* RECORDS SHOWN *
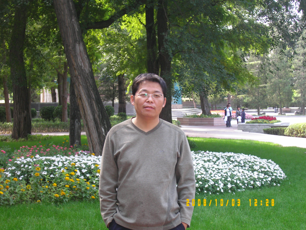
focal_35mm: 70
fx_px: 619
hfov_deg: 27.8
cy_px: 115
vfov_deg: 21.0
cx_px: 153
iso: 100
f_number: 4
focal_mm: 116
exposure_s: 1/60
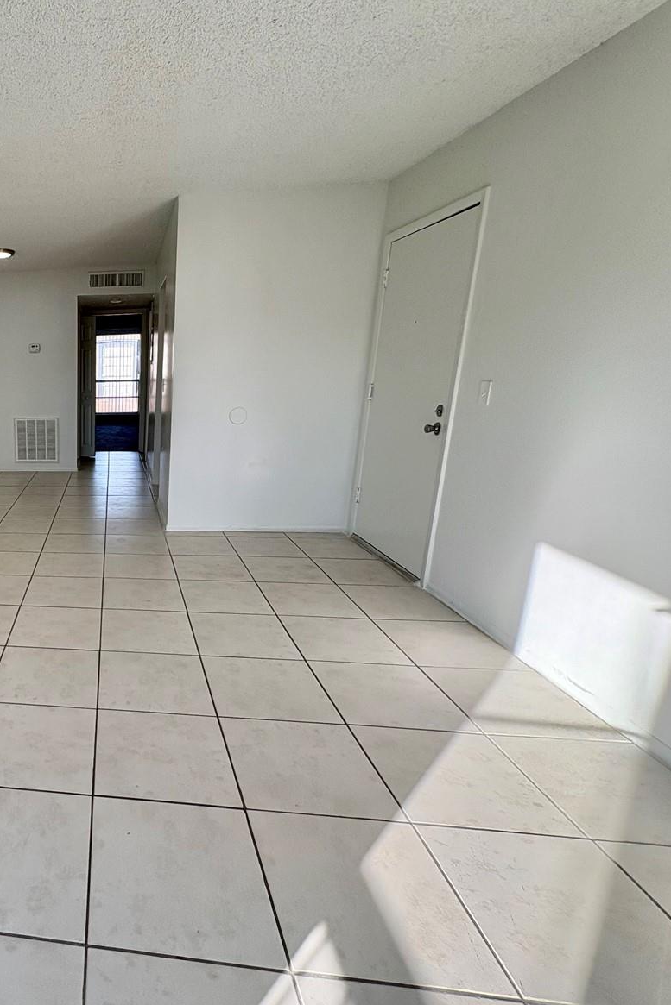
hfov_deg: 51.7
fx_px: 559
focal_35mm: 20
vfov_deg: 84.0
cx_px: 26
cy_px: 502
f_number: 2.2
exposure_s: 1/235
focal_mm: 2.22
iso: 64
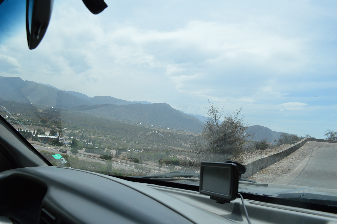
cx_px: 168
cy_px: 112
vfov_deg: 47.8
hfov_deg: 67.4
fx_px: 253
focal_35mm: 27
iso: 100
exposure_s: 1/250
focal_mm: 18
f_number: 8
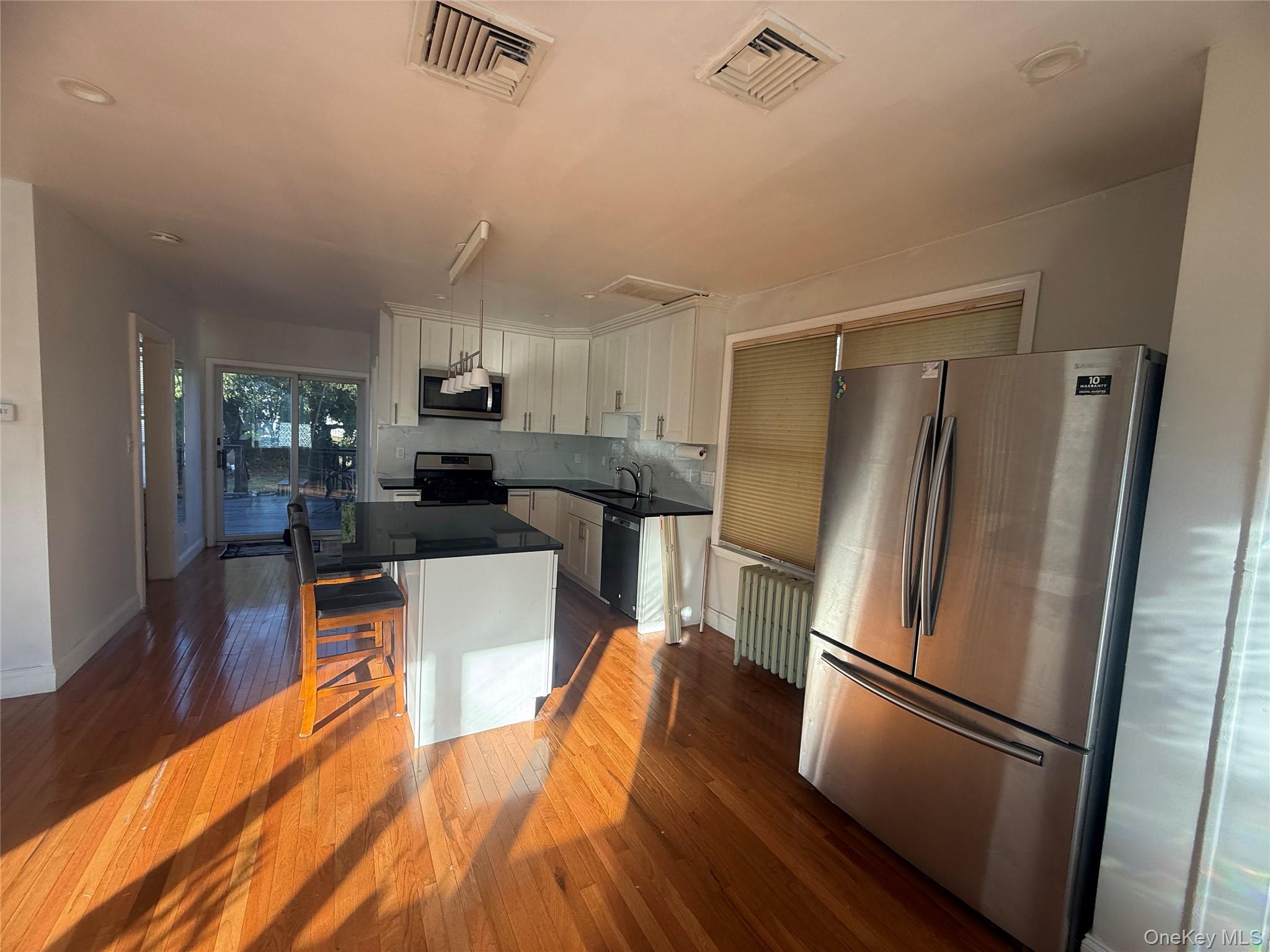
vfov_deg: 85.7
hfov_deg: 102.1
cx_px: 635
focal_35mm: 14
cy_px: 476
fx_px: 514
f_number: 2.2
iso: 64
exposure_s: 1/205
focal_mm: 2.22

* DIRECTIONS FOR THIS TASK *
The full text of the data above, exact and without pictures, is what to return.

* RESULT OF THE EXERCISE *
focal_35mm: 70
fx_px: 619
hfov_deg: 27.8
cy_px: 115
vfov_deg: 21.0
cx_px: 153
iso: 100
f_number: 4
focal_mm: 116
exposure_s: 1/60
hfov_deg: 51.7
fx_px: 559
focal_35mm: 20
vfov_deg: 84.0
cx_px: 26
cy_px: 502
f_number: 2.2
exposure_s: 1/235
focal_mm: 2.22
iso: 64
cx_px: 168
cy_px: 112
vfov_deg: 47.8
hfov_deg: 67.4
fx_px: 253
focal_35mm: 27
iso: 100
exposure_s: 1/250
focal_mm: 18
f_number: 8
vfov_deg: 85.7
hfov_deg: 102.1
cx_px: 635
focal_35mm: 14
cy_px: 476
fx_px: 514
f_number: 2.2
iso: 64
exposure_s: 1/205
focal_mm: 2.22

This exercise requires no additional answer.